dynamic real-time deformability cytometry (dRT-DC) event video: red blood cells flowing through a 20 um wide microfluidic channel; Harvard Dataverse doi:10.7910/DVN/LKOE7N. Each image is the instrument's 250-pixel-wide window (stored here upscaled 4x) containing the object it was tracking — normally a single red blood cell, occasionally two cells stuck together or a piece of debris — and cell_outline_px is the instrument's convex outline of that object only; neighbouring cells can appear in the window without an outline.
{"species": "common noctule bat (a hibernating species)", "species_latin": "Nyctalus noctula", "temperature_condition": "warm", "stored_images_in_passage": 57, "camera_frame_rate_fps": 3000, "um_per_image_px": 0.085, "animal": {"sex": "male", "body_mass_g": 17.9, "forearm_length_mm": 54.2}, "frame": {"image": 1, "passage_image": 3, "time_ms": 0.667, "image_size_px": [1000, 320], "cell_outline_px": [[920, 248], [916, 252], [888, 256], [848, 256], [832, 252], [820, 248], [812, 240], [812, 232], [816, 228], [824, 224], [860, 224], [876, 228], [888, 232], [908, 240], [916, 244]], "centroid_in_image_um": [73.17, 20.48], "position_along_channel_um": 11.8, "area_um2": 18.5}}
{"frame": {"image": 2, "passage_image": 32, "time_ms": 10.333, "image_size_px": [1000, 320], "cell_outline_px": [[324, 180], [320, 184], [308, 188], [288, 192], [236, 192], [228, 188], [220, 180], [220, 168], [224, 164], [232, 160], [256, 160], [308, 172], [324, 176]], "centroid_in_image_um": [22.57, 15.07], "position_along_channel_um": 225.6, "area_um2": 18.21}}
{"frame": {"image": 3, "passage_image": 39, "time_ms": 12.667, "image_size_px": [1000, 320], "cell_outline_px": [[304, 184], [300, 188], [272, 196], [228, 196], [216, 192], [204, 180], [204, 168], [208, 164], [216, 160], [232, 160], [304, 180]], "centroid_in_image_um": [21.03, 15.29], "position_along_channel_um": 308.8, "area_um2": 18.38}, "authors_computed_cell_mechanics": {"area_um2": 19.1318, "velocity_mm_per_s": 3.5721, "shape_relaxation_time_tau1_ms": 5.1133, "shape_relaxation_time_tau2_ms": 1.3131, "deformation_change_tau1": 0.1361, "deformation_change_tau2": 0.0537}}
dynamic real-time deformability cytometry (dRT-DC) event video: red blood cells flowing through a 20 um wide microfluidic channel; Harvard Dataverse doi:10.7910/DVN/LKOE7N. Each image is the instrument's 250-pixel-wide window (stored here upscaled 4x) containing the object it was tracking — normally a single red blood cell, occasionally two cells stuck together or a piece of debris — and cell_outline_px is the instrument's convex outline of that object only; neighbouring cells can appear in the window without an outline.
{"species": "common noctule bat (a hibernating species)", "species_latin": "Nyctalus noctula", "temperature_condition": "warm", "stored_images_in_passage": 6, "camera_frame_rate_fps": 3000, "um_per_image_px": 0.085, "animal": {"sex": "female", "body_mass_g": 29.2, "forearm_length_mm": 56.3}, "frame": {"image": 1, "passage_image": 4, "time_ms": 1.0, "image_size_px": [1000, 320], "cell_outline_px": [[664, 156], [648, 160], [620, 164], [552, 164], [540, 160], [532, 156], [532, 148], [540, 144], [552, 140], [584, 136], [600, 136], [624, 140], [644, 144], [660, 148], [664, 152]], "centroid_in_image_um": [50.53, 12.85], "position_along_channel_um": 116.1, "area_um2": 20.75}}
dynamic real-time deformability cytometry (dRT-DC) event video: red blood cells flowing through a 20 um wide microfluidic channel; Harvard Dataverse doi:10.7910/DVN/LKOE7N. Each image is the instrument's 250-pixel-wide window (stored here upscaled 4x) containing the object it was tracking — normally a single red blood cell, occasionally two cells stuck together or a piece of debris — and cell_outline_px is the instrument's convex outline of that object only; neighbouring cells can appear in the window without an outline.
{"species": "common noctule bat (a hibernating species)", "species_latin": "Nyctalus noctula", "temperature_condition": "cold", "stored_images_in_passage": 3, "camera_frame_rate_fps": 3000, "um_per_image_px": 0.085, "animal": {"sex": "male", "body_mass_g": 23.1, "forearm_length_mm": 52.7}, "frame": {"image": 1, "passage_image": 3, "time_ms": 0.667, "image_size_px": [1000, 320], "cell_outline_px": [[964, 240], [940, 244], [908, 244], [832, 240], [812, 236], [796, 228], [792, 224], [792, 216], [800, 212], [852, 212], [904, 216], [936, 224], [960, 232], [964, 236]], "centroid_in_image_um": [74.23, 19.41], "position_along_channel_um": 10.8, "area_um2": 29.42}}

--

Exact output of every entry is required.

# CORRECT OUTPUT
dynamic real-time deformability cytometry (dRT-DC) event video: red blood cells flowing through a 20 um wide microfluidic channel; Harvard Dataverse doi:10.7910/DVN/LKOE7N. Each image is the instrument's 250-pixel-wide window (stored here upscaled 4x) containing the object it was tracking — normally a single red blood cell, occasionally two cells stuck together or a piece of debris — and cell_outline_px is the instrument's convex outline of that object only; neighbouring cells can appear in the window without an outline.
{"species": "common noctule bat (a hibernating species)", "species_latin": "Nyctalus noctula", "temperature_condition": "warm", "stored_images_in_passage": 57, "camera_frame_rate_fps": 3000, "um_per_image_px": 0.085, "animal": {"sex": "male", "body_mass_g": 17.9, "forearm_length_mm": 54.2}, "frame": {"image": 1, "passage_image": 3, "time_ms": 0.667, "image_size_px": [1000, 320], "cell_outline_px": [[920, 248], [916, 252], [888, 256], [848, 256], [832, 252], [820, 248], [812, 240], [812, 232], [816, 228], [824, 224], [860, 224], [876, 228], [888, 232], [908, 240], [916, 244]], "centroid_in_image_um": [73.17, 20.48], "position_along_channel_um": 11.8, "area_um2": 18.5}}
{"frame": {"image": 2, "passage_image": 32, "time_ms": 10.333, "image_size_px": [1000, 320], "cell_outline_px": [[324, 180], [320, 184], [308, 188], [288, 192], [236, 192], [228, 188], [220, 180], [220, 168], [224, 164], [232, 160], [256, 160], [308, 172], [324, 176]], "centroid_in_image_um": [22.57, 15.07], "position_along_channel_um": 225.6, "area_um2": 18.21}}
{"frame": {"image": 3, "passage_image": 39, "time_ms": 12.667, "image_size_px": [1000, 320], "cell_outline_px": [[304, 184], [300, 188], [272, 196], [228, 196], [216, 192], [204, 180], [204, 168], [208, 164], [216, 160], [232, 160], [304, 180]], "centroid_in_image_um": [21.03, 15.29], "position_along_channel_um": 308.8, "area_um2": 18.38}, "authors_computed_cell_mechanics": {"area_um2": 19.1318, "velocity_mm_per_s": 3.5721, "shape_relaxation_time_tau1_ms": 5.1133, "shape_relaxation_time_tau2_ms": 1.3131, "deformation_change_tau1": 0.1361, "deformation_change_tau2": 0.0537}}
dynamic real-time deformability cytometry (dRT-DC) event video: red blood cells flowing through a 20 um wide microfluidic channel; Harvard Dataverse doi:10.7910/DVN/LKOE7N. Each image is the instrument's 250-pixel-wide window (stored here upscaled 4x) containing the object it was tracking — normally a single red blood cell, occasionally two cells stuck together or a piece of debris — and cell_outline_px is the instrument's convex outline of that object only; neighbouring cells can appear in the window without an outline.
{"species": "common noctule bat (a hibernating species)", "species_latin": "Nyctalus noctula", "temperature_condition": "warm", "stored_images_in_passage": 6, "camera_frame_rate_fps": 3000, "um_per_image_px": 0.085, "animal": {"sex": "female", "body_mass_g": 29.2, "forearm_length_mm": 56.3}, "frame": {"image": 1, "passage_image": 4, "time_ms": 1.0, "image_size_px": [1000, 320], "cell_outline_px": [[664, 156], [648, 160], [620, 164], [552, 164], [540, 160], [532, 156], [532, 148], [540, 144], [552, 140], [584, 136], [600, 136], [624, 140], [644, 144], [660, 148], [664, 152]], "centroid_in_image_um": [50.53, 12.85], "position_along_channel_um": 116.1, "area_um2": 20.75}}
dynamic real-time deformability cytometry (dRT-DC) event video: red blood cells flowing through a 20 um wide microfluidic channel; Harvard Dataverse doi:10.7910/DVN/LKOE7N. Each image is the instrument's 250-pixel-wide window (stored here upscaled 4x) containing the object it was tracking — normally a single red blood cell, occasionally two cells stuck together or a piece of debris — and cell_outline_px is the instrument's convex outline of that object only; neighbouring cells can appear in the window without an outline.
{"species": "common noctule bat (a hibernating species)", "species_latin": "Nyctalus noctula", "temperature_condition": "cold", "stored_images_in_passage": 3, "camera_frame_rate_fps": 3000, "um_per_image_px": 0.085, "animal": {"sex": "male", "body_mass_g": 23.1, "forearm_length_mm": 52.7}, "frame": {"image": 1, "passage_image": 3, "time_ms": 0.667, "image_size_px": [1000, 320], "cell_outline_px": [[964, 240], [940, 244], [908, 244], [832, 240], [812, 236], [796, 228], [792, 224], [792, 216], [800, 212], [852, 212], [904, 216], [936, 224], [960, 232], [964, 236]], "centroid_in_image_um": [74.23, 19.41], "position_along_channel_um": 10.8, "area_um2": 29.42}}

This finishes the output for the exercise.